E’ da tempo, infatti, che la Corte dei Conti, nelle sue relazioni sui risultati del controllo eseguito sui bilanci della Rai, pone pesanti rilievi sulle modalità di utilizzo da parte della concessionaria delle risorse provenienti dal finanziamento pubblico.
Illuminanti, al riguardo, sono alcuni passaggi della Relazione della Corte sul controllo effettuato sugli esercizi 2002/2007, mai presi in seria considerazione né dalla Rai, nel dal Dipartimento Comunicazioni del Ministero dello Sviluppo economico.
Preliminarmente, la Corte osserva che l’interesse dell’utente, ed in particolare di quello che paga il canone, non è soltanto quello di vedere tutelata l’integrità del patrimonio della RAI, in quanto di proprietà dello Stato, bensì e soprattutto, che sia assicurato che l’utilizzo dei fondi pubblici, destinati al finanziamento del servizio pubblico radiotelevisivo, avvenga nel rispetto dei principi di correttezza e trasparenza e che la relativa gestione sia ispirata ai fondamentali canoni di efficacia, efficienza ed economicità.
L’assetto organizzativo della RAI, inoltre, appare alla Corte eccessivamente rigido e, quindi, inadatto ai mutamenti del mercato. I costi della struttura assorbono quote sempre crescenti delle risorse. Peraltro, trattandosi di costi tendenzialmente fissi, non è ipotizzabile una loro contrazione nel breve periodo, se non con interventi di portata straordinaria. Alcune spese sono influenzate da meccanismi esogeni di crescita automatica e quindi difficilmente governabili dagli organi amministrativi della società.

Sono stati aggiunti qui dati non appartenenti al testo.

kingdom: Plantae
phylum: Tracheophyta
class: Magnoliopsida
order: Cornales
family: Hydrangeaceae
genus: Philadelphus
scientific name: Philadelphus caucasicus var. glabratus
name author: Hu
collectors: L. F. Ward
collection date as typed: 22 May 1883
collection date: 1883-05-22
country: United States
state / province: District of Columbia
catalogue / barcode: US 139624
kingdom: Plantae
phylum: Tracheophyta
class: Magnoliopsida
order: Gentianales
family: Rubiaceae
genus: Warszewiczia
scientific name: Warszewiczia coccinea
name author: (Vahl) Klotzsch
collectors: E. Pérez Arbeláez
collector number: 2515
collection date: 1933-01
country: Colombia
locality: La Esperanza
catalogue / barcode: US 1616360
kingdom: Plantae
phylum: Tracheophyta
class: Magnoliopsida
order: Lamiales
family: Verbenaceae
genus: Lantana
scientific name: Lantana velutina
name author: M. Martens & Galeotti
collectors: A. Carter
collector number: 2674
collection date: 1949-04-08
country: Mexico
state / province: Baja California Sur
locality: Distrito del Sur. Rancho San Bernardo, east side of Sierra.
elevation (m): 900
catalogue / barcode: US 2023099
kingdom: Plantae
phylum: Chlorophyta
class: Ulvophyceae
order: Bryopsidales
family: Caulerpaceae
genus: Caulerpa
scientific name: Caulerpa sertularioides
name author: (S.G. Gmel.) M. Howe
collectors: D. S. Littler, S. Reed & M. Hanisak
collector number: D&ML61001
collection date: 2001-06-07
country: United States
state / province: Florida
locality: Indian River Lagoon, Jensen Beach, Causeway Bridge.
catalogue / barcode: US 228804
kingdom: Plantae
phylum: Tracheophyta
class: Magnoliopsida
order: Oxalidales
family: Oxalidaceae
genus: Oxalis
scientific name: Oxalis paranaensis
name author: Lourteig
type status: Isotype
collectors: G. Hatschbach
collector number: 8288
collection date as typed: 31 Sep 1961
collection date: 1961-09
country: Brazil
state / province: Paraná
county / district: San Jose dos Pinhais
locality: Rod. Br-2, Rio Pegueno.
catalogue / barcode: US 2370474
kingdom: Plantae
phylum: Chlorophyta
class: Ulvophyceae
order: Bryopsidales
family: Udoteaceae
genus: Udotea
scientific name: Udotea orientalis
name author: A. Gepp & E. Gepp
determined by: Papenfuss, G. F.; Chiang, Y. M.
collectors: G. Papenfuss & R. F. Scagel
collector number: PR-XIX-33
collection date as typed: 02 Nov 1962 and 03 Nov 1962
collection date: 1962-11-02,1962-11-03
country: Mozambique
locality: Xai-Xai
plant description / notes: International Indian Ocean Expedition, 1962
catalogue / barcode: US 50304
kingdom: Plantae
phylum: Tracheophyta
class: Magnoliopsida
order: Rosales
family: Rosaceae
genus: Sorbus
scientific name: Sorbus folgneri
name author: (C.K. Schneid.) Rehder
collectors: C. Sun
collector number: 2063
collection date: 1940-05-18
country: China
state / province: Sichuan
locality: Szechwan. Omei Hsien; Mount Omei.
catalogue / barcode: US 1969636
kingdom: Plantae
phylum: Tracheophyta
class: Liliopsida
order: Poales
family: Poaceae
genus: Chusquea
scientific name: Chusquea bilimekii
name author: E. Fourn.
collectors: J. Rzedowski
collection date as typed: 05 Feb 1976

Per di più, secondo la Corte, l’andamento dei costi aziendali è fortemente condizionato dalla pletorica struttura organizzativa che prevede 20 sedi regionali e 4 centri di produzione. Tale articolazione territoriale, non solo produce l’effetto di un appesantimento del complesso immobiliare della Concessionaria, ignoto agli altri operatori del settore, ma implica l’esigenza di un costante processo di ammodernamento e di rinnovo, soprattutto degli apparati tecnici, e di supporto presso le sedi periferiche.
La contabilità separata, poi – che serve a rilevare i costi ed i ricavi da imputare al servizio pubblico radiotelevisivo, enucleandoli dalla contabilità generale dell’Azienda – andrebbe inclusa, ad avviso della Corte, nel bilancio d’esercizio, al fine di fornire un’informazione assai più completa sull’andamento della gestione della società concessionaria del servizio pubblico, offrendo la possibilità a chi ne ha interesse di confrontare i dati della contabilità stessa con quelli del bilancio d’esercizio cui si riferisce.
Sono, queste, le stesse cose che chiedono da tempo le associazioni dei consumatori che, invece, si sono viste rifiutare più volte l’accesso agli atti della Rai, mirato a verificare il regolare utilizzo delle risorse provenienti dal finanziamento pubblico.
E’, pertanto, l’ora di mettere ordine e garantire trasparenza ai conti della concessionaria e la decisione governativa di prevedere la stabile presenza di un magistrato contabile alle sedute del Consiglio di Amministrazione dell’azienda va interpretata come la reale volontà di agire proprio in questa direzione.